The ACCC was in the process of reviewing the deal, with a decision due in late June. But the regulator delayed its decision, to allow time to consider draft undertakings put forward by Metcash. Under section 87B of the CCA, the regulator may accept written undertakings in relation to a proposed merger. In this case, Metcash’s undertakings are intended to resolve the preliminary competition concerns raised about the deal.
The ACCC has made clear that it has not yet formed a view about whether it will accept the undertakings. However, if the ACCC does accept the undertakings, it is more than likely that the deal will go ahead.
The ACCC has asked for submissions on the draft undertakings by mid-July.

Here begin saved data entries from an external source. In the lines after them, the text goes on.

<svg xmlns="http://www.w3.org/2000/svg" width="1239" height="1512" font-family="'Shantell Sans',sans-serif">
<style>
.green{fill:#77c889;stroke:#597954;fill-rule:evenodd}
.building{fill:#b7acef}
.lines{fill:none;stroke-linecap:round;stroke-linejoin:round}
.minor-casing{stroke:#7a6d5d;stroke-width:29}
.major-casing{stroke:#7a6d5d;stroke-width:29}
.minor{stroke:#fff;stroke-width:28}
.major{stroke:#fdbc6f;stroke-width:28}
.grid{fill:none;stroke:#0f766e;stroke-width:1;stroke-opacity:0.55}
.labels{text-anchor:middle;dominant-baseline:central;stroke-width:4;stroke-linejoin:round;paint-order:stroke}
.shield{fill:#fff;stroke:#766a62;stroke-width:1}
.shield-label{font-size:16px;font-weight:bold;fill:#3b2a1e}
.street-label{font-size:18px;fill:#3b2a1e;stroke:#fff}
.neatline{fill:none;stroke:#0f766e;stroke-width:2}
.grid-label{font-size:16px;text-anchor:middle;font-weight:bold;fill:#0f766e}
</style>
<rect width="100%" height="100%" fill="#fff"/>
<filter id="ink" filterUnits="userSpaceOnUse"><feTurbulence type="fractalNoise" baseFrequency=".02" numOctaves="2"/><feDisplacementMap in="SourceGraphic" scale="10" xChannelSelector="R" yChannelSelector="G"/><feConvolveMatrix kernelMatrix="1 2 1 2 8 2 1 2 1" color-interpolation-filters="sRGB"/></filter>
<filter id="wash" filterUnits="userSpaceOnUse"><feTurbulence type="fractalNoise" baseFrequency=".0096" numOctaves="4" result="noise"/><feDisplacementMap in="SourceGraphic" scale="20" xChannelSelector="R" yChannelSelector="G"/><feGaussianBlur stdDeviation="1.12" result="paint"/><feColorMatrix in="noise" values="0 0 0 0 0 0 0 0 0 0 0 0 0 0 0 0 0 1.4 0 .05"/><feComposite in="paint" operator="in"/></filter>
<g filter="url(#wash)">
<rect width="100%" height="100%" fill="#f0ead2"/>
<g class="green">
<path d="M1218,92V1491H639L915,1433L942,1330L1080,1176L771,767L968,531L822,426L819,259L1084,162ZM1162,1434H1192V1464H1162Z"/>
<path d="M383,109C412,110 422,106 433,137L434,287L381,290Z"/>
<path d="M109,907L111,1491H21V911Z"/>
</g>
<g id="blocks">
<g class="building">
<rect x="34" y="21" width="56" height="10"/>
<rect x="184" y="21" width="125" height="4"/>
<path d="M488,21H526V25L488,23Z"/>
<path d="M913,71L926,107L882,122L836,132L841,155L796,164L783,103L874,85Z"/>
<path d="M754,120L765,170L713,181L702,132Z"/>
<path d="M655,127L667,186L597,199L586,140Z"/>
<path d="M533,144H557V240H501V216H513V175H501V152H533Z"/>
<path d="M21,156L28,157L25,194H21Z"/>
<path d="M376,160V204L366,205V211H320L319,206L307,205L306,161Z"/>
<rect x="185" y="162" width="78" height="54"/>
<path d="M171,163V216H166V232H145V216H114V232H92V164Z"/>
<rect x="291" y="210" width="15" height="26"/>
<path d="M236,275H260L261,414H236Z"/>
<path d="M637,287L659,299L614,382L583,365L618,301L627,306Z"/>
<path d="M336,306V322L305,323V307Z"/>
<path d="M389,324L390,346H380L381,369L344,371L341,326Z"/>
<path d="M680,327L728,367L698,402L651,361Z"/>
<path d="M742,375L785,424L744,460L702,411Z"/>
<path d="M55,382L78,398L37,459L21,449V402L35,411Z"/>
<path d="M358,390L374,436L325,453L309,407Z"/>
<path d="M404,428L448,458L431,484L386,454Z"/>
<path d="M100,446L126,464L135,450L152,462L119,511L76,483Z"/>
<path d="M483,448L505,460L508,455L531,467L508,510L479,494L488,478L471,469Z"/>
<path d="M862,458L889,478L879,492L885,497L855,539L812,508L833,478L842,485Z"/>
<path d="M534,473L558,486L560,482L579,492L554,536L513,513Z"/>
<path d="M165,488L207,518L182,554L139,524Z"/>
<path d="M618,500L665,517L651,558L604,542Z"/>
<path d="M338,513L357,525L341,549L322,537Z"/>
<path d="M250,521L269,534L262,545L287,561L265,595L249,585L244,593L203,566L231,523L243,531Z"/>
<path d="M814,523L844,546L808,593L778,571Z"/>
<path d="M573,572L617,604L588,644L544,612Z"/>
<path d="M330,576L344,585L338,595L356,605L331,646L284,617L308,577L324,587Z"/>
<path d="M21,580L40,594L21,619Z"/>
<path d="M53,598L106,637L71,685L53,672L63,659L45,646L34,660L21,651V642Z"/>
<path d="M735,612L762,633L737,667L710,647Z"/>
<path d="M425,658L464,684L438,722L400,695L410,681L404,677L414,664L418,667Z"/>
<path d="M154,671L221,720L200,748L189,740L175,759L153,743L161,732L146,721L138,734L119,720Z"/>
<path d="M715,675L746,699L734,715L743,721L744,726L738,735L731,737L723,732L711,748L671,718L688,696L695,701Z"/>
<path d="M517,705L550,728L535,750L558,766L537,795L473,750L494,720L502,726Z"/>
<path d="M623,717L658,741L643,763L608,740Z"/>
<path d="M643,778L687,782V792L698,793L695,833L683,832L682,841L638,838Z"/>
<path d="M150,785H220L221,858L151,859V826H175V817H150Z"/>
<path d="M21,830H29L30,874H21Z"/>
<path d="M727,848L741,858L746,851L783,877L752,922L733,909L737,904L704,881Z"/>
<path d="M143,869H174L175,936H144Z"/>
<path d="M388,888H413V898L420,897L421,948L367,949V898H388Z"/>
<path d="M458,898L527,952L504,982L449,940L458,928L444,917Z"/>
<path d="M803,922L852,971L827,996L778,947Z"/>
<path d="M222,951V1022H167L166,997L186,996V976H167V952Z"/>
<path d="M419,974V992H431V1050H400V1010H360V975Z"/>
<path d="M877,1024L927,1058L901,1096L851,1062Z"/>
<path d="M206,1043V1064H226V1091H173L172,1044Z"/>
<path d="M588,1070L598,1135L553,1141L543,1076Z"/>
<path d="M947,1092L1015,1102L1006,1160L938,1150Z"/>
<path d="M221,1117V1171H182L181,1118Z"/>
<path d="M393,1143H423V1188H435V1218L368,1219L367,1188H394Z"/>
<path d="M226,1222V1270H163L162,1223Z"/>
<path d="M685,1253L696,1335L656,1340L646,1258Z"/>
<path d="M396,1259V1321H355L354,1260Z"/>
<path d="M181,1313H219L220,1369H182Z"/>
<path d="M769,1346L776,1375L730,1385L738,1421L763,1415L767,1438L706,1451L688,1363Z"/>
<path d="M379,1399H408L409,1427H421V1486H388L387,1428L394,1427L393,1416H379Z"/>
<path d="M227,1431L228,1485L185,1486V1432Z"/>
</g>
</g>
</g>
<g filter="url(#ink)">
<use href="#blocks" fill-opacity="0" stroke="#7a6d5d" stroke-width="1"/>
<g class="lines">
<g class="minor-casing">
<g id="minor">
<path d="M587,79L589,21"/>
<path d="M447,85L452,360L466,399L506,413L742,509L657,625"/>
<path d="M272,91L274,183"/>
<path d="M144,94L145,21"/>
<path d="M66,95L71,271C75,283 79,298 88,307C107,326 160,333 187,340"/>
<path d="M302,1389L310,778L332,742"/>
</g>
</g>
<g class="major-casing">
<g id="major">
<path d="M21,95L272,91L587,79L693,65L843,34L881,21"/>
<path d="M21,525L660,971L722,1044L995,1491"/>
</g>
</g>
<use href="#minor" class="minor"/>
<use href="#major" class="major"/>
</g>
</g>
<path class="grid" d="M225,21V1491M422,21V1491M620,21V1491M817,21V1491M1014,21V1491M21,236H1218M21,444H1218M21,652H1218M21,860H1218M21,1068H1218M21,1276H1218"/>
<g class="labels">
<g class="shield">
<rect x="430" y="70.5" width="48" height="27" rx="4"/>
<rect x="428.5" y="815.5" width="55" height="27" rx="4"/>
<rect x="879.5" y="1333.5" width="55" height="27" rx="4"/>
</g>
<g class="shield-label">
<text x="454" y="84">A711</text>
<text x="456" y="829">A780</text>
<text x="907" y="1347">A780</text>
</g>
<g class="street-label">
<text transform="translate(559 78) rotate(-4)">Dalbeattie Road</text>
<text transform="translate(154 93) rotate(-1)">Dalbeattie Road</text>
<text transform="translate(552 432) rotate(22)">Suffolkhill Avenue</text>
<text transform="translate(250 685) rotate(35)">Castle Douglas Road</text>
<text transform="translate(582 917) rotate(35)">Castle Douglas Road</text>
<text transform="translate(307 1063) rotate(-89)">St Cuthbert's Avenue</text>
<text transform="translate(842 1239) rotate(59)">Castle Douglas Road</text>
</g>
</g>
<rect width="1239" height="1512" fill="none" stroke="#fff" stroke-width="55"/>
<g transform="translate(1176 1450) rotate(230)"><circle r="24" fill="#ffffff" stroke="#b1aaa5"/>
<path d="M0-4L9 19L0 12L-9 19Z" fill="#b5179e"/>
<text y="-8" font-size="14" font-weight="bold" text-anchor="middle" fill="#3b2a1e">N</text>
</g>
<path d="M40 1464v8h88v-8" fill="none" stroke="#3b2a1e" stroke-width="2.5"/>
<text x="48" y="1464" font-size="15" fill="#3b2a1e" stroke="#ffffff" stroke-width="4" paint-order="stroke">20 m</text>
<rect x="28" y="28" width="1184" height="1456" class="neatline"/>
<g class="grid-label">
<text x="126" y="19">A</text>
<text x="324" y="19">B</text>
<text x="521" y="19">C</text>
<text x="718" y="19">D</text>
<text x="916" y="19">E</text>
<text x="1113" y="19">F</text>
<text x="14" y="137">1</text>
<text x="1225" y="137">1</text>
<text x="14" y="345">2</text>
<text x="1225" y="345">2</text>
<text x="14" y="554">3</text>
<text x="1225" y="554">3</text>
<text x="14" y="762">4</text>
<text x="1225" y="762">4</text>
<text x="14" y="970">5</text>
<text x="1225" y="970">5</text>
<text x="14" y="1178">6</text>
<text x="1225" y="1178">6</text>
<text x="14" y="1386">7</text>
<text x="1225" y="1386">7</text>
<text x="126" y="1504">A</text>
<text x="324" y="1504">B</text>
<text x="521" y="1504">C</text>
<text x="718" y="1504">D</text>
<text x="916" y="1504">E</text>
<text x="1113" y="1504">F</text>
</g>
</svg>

Statement of Issues for Manufacturing Acquisition
Next up, another proposed acquisition that has raised competition concerns. This acquisition relates to medium-density fibreboard products – which probably sounds a bit more obscure than supermarket giants and home improvement stores. But apparently, these fibreboard products are common fare in residential and commercial buildings.
The Borg Group is seeking to buy up some manufacturing assets currently owned by Alpine MDF Industries. But the ACCC is not convinced. The regulator has released a Statement of Issues setting out concerns about reduced competition, leading to price hikes down the track.

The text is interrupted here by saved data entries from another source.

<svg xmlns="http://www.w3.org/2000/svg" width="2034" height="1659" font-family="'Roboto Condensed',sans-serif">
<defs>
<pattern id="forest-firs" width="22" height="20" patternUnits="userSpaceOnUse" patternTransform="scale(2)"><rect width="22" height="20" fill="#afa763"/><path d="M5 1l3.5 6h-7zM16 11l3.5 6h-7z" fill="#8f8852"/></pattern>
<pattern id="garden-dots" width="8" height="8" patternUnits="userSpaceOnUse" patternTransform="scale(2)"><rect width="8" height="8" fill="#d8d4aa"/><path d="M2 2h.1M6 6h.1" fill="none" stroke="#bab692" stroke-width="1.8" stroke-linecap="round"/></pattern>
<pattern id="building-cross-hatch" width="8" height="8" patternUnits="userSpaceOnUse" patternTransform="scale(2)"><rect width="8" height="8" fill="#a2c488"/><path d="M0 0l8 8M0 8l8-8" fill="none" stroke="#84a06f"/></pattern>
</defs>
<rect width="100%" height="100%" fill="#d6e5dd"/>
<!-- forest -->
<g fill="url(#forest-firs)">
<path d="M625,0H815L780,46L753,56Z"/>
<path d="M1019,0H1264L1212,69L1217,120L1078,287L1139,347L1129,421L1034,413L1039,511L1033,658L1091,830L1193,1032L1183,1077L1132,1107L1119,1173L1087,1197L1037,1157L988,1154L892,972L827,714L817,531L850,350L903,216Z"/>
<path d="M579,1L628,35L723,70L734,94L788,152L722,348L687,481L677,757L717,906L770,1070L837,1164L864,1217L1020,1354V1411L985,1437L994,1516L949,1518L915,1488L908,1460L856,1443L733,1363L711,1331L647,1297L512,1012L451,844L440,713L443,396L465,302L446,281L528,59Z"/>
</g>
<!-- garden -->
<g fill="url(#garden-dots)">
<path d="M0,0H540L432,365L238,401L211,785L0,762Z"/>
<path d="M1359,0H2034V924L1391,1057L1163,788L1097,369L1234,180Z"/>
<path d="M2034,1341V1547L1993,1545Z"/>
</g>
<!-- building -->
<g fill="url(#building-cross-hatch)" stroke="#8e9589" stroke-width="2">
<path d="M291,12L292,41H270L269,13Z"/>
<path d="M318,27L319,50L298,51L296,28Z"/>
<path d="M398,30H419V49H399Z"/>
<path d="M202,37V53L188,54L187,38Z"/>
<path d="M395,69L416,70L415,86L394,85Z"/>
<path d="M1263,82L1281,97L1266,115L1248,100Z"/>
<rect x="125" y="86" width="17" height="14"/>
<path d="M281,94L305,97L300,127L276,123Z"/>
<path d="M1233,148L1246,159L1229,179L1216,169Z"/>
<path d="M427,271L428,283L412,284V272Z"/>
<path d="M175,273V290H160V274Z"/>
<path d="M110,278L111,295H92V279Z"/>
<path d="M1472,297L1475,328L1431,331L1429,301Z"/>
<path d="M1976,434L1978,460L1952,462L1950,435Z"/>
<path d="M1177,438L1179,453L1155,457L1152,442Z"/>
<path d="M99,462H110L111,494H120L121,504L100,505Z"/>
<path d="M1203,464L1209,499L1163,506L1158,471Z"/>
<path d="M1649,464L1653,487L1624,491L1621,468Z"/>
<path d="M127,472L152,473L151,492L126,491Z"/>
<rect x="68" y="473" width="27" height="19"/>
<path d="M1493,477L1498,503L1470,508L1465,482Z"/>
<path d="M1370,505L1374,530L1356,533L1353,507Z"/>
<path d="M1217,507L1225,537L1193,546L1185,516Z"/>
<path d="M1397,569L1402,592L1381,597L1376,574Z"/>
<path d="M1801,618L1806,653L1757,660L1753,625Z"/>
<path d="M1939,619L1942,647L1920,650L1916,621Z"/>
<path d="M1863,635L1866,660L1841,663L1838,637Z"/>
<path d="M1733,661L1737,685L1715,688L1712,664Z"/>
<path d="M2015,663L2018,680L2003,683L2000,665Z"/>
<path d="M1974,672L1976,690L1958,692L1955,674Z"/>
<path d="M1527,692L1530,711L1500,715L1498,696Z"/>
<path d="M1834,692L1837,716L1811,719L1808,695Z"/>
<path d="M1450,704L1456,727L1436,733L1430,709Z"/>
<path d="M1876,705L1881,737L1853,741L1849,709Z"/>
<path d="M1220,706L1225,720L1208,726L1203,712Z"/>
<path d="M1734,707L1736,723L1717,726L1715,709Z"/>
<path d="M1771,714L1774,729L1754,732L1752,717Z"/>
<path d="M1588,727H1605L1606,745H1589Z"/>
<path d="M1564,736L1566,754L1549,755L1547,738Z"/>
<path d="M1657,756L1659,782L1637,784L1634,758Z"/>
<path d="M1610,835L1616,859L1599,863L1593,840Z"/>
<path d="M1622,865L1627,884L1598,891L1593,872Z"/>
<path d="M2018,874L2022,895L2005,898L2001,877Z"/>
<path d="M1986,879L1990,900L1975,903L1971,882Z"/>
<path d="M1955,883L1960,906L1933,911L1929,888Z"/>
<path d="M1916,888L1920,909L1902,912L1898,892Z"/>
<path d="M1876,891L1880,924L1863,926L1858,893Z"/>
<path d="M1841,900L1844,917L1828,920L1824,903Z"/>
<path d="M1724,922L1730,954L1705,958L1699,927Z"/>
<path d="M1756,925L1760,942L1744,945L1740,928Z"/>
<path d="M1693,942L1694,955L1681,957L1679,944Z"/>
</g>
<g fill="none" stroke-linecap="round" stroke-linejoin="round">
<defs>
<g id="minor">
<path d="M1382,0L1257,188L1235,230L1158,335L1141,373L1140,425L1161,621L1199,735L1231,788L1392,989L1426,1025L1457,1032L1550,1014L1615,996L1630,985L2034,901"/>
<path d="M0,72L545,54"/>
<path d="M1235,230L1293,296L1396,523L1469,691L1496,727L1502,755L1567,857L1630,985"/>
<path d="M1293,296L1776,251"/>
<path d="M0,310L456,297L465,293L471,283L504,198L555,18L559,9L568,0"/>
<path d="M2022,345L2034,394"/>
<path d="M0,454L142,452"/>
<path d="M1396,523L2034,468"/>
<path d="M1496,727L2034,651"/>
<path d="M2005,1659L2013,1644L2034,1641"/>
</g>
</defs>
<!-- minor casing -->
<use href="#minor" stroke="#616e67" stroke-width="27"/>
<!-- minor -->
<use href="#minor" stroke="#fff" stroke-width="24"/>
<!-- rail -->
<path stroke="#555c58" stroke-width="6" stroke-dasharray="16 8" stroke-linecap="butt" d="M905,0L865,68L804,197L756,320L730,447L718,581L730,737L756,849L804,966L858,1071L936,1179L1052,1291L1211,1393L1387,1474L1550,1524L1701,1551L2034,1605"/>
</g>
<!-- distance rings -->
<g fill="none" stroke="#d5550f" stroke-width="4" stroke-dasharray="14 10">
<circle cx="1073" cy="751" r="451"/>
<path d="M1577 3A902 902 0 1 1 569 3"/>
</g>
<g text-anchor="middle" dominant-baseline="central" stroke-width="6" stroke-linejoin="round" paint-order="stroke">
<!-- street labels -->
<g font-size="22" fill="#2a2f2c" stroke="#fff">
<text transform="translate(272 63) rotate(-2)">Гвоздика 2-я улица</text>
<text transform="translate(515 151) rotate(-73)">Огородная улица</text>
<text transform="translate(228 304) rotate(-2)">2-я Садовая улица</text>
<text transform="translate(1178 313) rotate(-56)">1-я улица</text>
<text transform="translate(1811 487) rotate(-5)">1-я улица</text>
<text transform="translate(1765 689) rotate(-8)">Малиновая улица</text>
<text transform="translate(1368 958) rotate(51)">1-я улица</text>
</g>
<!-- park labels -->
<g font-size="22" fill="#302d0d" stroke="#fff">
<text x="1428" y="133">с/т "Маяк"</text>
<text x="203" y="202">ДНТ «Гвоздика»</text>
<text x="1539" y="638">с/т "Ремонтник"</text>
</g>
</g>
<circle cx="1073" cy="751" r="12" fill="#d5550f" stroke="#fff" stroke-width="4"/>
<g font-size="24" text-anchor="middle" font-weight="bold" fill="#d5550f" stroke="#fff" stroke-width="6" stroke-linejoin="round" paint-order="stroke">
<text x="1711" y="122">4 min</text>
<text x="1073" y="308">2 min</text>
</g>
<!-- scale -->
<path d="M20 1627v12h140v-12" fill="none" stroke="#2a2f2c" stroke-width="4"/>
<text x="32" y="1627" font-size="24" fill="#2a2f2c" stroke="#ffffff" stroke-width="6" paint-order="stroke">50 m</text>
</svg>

In the merger review process, the ACCC will often publish a Statement of Issues if it has identified some preliminary concerns with a transaction. The purpose of the Statement of Issues is to set out the regulator’s early views on competition, flag areas for further consideration and seek input from market participants.
The competitive constraint of imports may save the day for Borg’s acquisition aspirations. Other than Borg and Alpine, there is only one other Australian manufacturer of these fibreboard products – which is part of the reason why the ACCC is worried. But if the regulator could be convinced that the Australian manufacturers would be kept in line by imports from overseas, it might be less concerned about concentration in the domestic market.
Again, the ACCC is seeking submissions in July.
Even if the outcome is bad for Borg, we saw from last week’s authorisation of the Sea Swift/Toll transaction that there’s always the plan B of proving a public benefit to the Australian Competition Tribunal.
Power in Numbers
Finally this week, the ACCC has published a new guide about collective bargaining. The guide is pitched at small businesses and farmers that may be required to negotiate important deals with larger companies.
In general, competitors are required to act independently in their business dealings. The CCA prohibits competitors from colluding about pricing and other business decisions. However, in some circumstances, it makes sense for competitors to work together to finalise the terms and conditions on which to deal with a common customer or supplier.
For example, several farmers might sell their milk to a supermarket chain. The bargaining power of each farmer would be heavily unbalanced compared to the supermarket – and it is likely that a better outcome could be reached if the farmers jointly negotiated with the supermarket.
The CCA strikes this balance by providing mechanisms for collective bargaining arrangements to be allowed where there is a net public benefit. Similarly, the ACCC recognises that collective boycotts may be a necessary evil in some negotiation scenarios. Collective boycotts involve a group of competitors all refusing to deal with a common consumer or supplier unless the consumer or supplier meets the demands of the group.
Importantly, collective bargaining is not just intended to benefit small businesses that decide to collaborate in their dealings with larger entities. According to the ACCC, collective bargaining is also good for the company on the other side of the negotiation table, because it can lead to reduced costs and increased certainty.